Unlike normal crunches, this exercise is very similar to it.

But in this exercise, you are going to do a full-body motion rather than limiting to half range motion.

This exercise works on your entire stomach- upper abs, lower abs, obliques

To do this:

  • Lie down on the ground
  • You can bend your legs or keep it straight
  • With the help of your core muscle lift your body from the ground
  • Perform a full motion of crunches and make sure to touch the ground with hands while you lift up your body

Do this Body Rolls exercise for 3 sets of 12 repetitions.

Criss cross:

Criss cross exercise

The next exercise in this pilates workouts routine is Criss cross.

Again, this exercise is also a multipurpose serving exercise

It trains your abs, glutes, obliques and shoulders

To do this:

  • Lie down on the ground
  • Place your hands behind your head
  • Lift your body to 45 degrees approximately
  • Now, bring your left leg closer to your chest and touch your left knee with your right elbow
  • Do it the same for the right leg
  • Bring your right leg closer to the chest and touch your right knee with your left elbow
  • Do this in a repetitive motion

Do this Criss cross exercise for 3 sets of 15 repetitions.

Side Swipe:

side plank

The last exercise in this list of pilates workouts is Side swipe.

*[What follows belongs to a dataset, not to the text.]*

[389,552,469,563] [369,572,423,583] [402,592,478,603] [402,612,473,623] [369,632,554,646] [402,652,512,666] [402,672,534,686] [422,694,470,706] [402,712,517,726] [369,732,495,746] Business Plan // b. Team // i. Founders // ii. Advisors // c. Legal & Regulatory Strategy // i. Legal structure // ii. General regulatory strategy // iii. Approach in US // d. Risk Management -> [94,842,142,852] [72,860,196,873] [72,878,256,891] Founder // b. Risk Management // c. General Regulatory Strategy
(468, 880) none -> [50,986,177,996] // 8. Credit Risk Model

This exercise is very similar to the side plank but has a twist on it

It is very simple to do it

This exercise mainly targets your obliques, love handles and lower abs

To do this:

  • Place your palms on the ground
  • Switch the position of your body to the one side
  • Hold your body to that position for 5-10 seconds
  • Move your one hand up and then twist it to the inside gap (from the ground to your body)
  • Do this repetitively by holding for 5 seconds after each swipe movement

Do this Side swipe exercise for 3 sets of 15 repetitions.

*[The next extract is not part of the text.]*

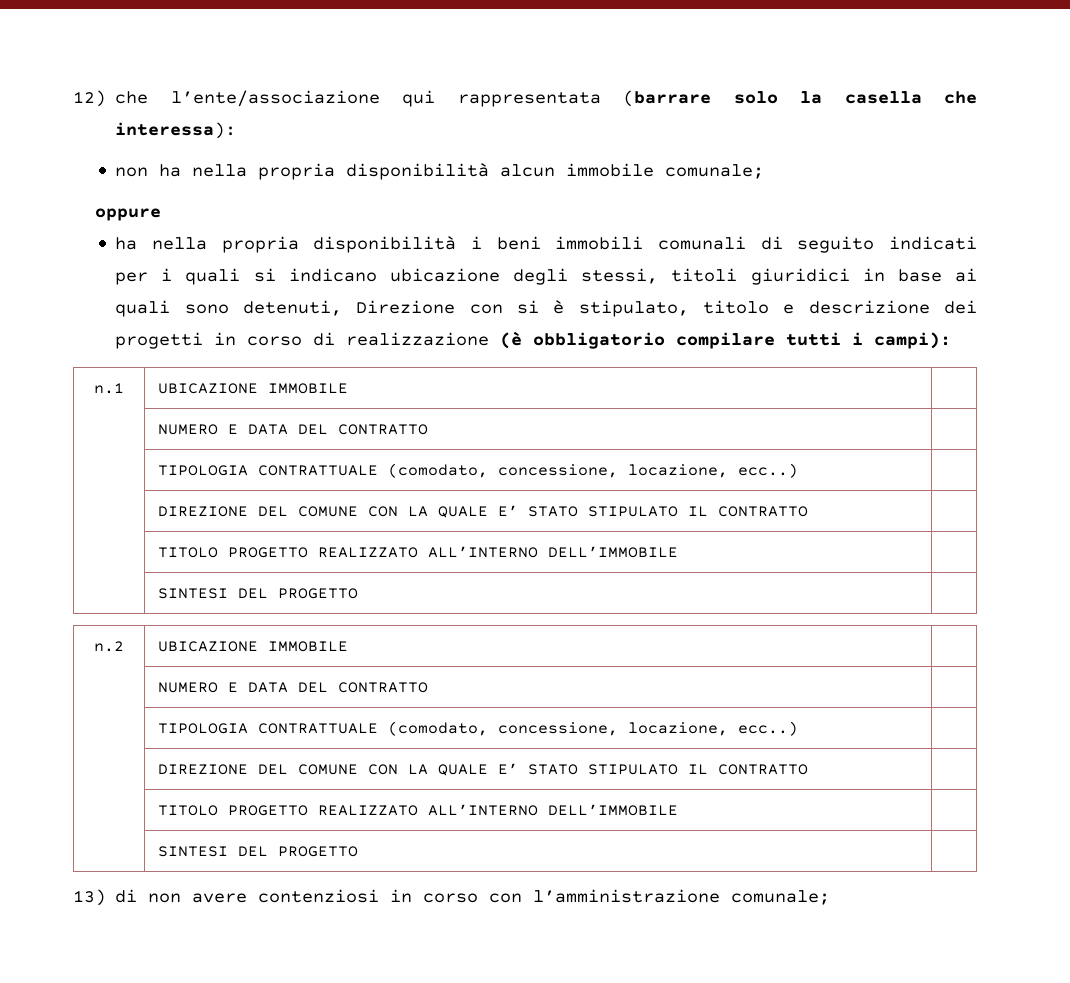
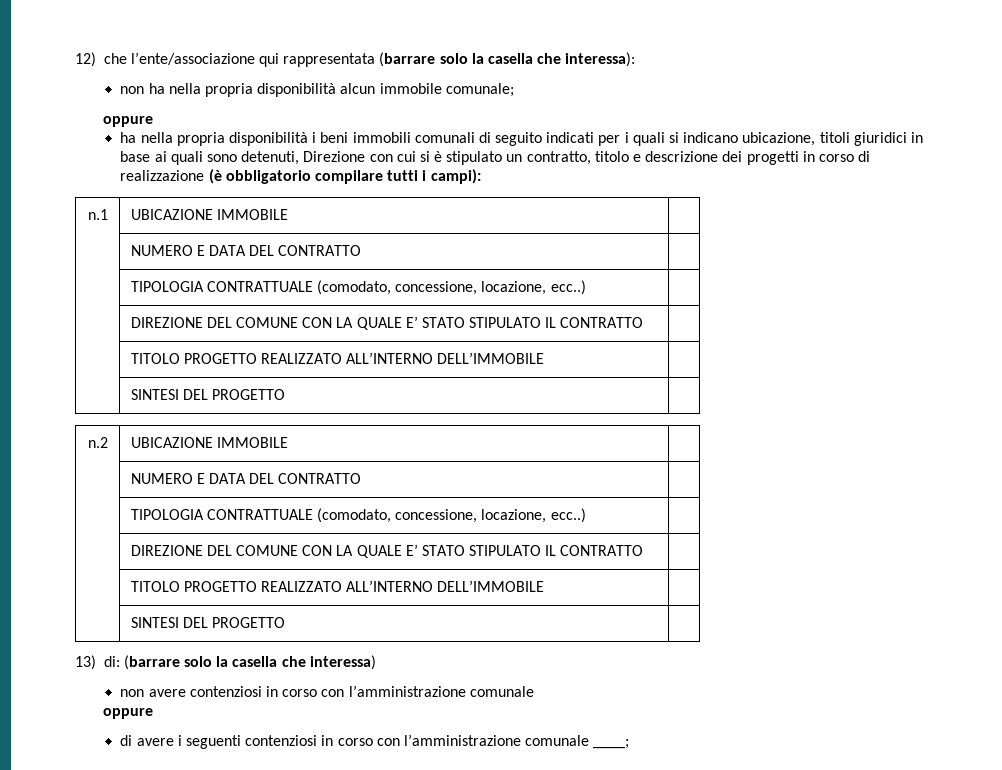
[389,268,659,285] ubicazione degli stessi, -> [742,132,816,146] ubicazione,
(503, 309) none -> [396,151,416,162] cui
[578,300,689,317] stipulato, -> [446,151,591,165] stipulato un contratto,
[115,889,138,903] di -> [103,655,376,670] di: (barrare solo la casella che interessa) //
[731,890,831,905] comunale; -> [469,686,534,697] [103,708,154,719] [120,734,630,749] comunale // oppure // di avere i seguenti contenziosi in corso con l’amministrazione comunale ____;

That’s cover your Pilates workout plan

This is a beginner’s plan and when you feel you are much more comfortable with all these exercises then try different workouts routines.

Benefits of Pilates Training

Below is the list of benefits of doing pilates exercise

  • It builds stamina
  • Helps in toning core muscles
  • Helps in weight loss
  • Reduces joint pain
  • It is a stress-relieving exercise
  • Relaxes muscles
  • It improves posture, flexibility and mobility
  • Increases energy levels
  • Gives you flat belly
  • Burns more calories

For in-depth detail check out the benefits of Pilates exercise.

You got it right!

There are always solutions to your problem.

You need to find it the right way.

This Pilates exercise is a great way to burn fat and train your core muscles.

So, if you are looking for quick changes and want to get in love with your exercise routine then start doing pilates.